A PTAS for Agnostically Learning Halfspaces
This provides a near-optimal solution for learning halfspaces in agnostic settings, which is important for machine learning practitioners dealing with noisy data, though it is incremental as it builds on existing techniques.
The paper tackles the problem of agnostically learning halfspaces under the uniform distribution on a sphere, presenting a polynomial-time approximation scheme (PTAS) that returns a classifier with error at most (1+μ)opt + ε, improving upon prior work with an unspecified constant approximation ratio.

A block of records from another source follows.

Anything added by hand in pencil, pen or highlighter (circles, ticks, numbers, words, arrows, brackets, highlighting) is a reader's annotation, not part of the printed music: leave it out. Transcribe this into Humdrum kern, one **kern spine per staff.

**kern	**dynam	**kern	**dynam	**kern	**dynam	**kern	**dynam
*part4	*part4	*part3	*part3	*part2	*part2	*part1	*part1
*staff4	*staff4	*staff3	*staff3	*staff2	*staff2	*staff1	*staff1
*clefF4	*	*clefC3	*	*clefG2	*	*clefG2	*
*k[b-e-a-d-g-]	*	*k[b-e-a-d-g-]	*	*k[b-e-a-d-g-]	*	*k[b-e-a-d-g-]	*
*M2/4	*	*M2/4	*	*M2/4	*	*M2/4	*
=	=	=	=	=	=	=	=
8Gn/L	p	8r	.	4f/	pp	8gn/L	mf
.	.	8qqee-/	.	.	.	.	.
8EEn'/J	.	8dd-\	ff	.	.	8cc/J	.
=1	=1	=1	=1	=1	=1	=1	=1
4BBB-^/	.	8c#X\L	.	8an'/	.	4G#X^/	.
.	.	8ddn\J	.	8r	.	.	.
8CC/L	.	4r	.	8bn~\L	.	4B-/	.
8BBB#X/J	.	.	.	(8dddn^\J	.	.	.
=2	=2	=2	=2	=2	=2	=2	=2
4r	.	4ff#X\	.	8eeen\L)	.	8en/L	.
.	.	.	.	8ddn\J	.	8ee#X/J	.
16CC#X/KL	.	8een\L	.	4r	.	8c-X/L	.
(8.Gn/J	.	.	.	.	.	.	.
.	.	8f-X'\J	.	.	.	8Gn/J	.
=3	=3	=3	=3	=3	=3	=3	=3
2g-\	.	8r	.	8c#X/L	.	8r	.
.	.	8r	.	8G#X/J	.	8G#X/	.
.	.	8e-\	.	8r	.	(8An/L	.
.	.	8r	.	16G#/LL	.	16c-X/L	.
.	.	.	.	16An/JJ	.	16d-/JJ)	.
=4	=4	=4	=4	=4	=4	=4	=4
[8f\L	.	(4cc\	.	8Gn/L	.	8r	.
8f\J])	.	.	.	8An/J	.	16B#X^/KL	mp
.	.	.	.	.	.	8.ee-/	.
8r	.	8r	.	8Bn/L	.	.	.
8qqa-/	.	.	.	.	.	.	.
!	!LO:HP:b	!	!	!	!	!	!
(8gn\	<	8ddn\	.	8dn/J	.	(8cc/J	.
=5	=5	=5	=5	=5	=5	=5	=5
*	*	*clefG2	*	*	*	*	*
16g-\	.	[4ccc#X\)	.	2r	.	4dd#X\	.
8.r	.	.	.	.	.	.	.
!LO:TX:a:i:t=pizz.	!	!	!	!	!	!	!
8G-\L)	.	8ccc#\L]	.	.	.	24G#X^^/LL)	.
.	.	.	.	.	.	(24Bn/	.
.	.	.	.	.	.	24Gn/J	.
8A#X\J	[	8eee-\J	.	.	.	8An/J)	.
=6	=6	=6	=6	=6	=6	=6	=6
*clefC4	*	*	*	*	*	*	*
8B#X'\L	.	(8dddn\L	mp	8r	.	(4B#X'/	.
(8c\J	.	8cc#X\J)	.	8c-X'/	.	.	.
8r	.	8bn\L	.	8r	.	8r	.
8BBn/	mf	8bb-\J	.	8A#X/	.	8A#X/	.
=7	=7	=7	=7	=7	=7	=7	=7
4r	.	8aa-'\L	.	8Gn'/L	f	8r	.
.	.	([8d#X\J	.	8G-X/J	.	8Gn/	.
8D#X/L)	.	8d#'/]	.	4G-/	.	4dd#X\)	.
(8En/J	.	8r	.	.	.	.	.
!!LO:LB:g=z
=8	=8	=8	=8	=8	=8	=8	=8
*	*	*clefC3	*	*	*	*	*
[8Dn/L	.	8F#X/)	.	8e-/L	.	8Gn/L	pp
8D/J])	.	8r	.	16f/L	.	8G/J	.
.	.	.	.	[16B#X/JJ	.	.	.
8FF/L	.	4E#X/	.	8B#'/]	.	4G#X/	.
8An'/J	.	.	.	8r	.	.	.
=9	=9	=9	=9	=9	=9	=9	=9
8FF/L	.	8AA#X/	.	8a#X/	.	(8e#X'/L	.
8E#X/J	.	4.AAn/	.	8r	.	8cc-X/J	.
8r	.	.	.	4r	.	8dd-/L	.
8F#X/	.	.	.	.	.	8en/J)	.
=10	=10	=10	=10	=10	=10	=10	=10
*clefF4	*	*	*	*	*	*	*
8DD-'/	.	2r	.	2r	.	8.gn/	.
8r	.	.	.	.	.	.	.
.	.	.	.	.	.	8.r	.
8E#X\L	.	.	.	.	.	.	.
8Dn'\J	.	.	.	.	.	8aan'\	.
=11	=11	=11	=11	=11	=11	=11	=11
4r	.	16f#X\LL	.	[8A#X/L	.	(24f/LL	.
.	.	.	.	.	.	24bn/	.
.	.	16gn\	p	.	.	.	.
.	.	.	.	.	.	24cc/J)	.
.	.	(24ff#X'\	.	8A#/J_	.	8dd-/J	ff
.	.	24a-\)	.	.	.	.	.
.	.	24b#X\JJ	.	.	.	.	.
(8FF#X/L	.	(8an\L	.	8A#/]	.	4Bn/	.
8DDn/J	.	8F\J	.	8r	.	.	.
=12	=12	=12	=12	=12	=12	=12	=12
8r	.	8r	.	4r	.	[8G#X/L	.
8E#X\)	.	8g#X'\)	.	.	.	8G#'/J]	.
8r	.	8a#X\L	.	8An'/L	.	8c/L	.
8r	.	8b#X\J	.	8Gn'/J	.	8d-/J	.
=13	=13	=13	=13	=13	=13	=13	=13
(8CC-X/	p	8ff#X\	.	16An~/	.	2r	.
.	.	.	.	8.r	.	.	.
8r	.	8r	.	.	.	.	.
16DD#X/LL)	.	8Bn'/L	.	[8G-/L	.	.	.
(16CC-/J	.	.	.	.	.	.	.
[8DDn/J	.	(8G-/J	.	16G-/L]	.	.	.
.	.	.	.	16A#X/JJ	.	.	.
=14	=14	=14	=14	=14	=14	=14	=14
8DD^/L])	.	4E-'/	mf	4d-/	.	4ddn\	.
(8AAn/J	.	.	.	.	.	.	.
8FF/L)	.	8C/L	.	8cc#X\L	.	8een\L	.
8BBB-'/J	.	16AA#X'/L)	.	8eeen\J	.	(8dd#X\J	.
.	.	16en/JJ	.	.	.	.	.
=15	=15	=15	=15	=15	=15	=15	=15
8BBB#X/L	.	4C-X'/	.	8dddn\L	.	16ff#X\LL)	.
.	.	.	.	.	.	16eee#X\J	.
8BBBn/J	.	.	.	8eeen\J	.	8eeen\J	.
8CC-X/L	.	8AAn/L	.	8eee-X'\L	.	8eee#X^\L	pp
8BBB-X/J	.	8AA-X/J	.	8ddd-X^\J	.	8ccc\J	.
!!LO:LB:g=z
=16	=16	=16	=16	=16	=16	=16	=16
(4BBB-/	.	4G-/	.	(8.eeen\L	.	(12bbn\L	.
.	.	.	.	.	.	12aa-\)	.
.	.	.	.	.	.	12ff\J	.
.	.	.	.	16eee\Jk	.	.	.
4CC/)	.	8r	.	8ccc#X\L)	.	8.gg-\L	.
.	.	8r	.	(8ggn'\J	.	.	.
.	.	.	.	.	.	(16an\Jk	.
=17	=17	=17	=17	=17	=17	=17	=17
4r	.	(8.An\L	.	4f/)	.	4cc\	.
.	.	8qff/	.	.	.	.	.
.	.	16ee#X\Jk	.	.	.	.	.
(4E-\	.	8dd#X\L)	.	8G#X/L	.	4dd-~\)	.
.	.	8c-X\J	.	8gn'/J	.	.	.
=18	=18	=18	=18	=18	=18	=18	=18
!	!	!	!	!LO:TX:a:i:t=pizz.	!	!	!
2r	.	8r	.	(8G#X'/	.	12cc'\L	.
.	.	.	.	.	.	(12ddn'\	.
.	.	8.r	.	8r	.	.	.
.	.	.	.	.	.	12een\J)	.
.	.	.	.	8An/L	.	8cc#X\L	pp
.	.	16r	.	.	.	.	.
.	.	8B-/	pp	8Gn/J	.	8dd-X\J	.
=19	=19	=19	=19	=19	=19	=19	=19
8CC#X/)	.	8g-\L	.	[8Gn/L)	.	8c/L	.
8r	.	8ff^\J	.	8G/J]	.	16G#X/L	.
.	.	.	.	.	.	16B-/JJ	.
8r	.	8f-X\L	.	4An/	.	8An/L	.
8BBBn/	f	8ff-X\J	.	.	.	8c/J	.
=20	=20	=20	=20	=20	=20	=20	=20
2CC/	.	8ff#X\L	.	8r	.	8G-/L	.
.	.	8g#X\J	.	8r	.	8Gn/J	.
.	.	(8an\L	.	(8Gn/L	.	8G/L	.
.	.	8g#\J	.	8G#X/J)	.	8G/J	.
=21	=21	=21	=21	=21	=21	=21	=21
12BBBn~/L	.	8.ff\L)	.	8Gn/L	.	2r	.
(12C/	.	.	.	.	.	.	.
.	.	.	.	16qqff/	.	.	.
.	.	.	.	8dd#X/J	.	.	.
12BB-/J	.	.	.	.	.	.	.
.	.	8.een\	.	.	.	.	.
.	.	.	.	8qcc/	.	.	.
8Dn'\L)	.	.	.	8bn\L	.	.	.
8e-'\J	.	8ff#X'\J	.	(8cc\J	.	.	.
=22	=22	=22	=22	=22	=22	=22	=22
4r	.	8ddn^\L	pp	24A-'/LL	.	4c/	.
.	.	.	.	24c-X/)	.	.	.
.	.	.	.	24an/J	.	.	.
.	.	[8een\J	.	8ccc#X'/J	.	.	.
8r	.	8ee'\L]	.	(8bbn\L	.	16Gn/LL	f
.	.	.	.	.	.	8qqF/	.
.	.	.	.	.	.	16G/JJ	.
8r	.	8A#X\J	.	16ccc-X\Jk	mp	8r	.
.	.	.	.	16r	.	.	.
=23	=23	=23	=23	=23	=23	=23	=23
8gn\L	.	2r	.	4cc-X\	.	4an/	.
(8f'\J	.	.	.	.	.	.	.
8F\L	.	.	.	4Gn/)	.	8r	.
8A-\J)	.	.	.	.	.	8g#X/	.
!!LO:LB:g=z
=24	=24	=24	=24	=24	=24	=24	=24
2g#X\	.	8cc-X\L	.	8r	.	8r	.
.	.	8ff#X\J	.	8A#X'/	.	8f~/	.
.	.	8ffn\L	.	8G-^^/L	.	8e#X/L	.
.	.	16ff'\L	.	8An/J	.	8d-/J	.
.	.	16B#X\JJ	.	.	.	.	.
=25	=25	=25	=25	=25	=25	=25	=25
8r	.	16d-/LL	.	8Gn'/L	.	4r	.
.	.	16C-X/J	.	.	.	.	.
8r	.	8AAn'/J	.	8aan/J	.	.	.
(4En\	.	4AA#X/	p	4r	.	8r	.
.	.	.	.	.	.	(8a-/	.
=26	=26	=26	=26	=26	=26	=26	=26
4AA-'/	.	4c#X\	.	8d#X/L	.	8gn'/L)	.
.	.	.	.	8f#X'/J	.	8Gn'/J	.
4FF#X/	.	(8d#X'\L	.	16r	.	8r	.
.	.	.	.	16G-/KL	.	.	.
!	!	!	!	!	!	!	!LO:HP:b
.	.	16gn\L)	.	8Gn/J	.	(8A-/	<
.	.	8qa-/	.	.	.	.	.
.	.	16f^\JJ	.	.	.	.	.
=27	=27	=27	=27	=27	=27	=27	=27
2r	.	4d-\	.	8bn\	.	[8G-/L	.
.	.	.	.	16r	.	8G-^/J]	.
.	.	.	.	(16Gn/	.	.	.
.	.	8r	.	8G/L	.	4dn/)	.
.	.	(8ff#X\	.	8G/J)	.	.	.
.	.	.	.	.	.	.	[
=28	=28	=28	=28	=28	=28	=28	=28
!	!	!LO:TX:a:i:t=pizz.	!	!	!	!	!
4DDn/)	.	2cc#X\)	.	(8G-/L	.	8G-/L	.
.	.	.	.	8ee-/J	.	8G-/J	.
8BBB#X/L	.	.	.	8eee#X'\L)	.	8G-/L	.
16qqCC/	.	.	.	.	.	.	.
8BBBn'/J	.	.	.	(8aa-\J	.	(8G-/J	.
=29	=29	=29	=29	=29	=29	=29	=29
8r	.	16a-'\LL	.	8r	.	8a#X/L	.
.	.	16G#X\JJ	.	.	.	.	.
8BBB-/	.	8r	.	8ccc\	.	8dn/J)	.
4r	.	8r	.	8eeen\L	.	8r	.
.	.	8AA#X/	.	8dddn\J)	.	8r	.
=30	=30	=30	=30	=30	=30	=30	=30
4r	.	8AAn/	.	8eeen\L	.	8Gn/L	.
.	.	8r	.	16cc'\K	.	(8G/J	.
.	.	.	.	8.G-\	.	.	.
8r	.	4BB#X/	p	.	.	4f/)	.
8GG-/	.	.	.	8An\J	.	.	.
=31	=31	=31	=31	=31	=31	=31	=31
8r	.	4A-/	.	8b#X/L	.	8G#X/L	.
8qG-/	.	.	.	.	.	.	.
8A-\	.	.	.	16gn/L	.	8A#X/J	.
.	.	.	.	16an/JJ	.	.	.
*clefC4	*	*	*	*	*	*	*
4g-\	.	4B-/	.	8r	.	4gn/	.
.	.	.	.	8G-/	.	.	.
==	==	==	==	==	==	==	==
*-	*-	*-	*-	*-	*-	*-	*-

We present a PTAS for agnostically learning halfspaces w.r.t. the uniform distribution on the $d$ dimensional sphere. Namely, we show that for every $μ>0$ there is an algorithm that runs in time $\mathrm{poly}(d,\frac{1}ε)$, and is guaranteed to return a classifier with error at most $(1+μ)\mathrm{opt}+ε$, where $\mathrm{opt}$ is the error of the best halfspace classifier. This improves on Awasthi, Balcan and Long [ABL14] who showed an algorithm with an (unspecified) constant approximation ratio. Our algorithm combines the classical technique of polynomial regression (e.g. [LMN89, KKMS05]), together with the new localization technique of [ABL14].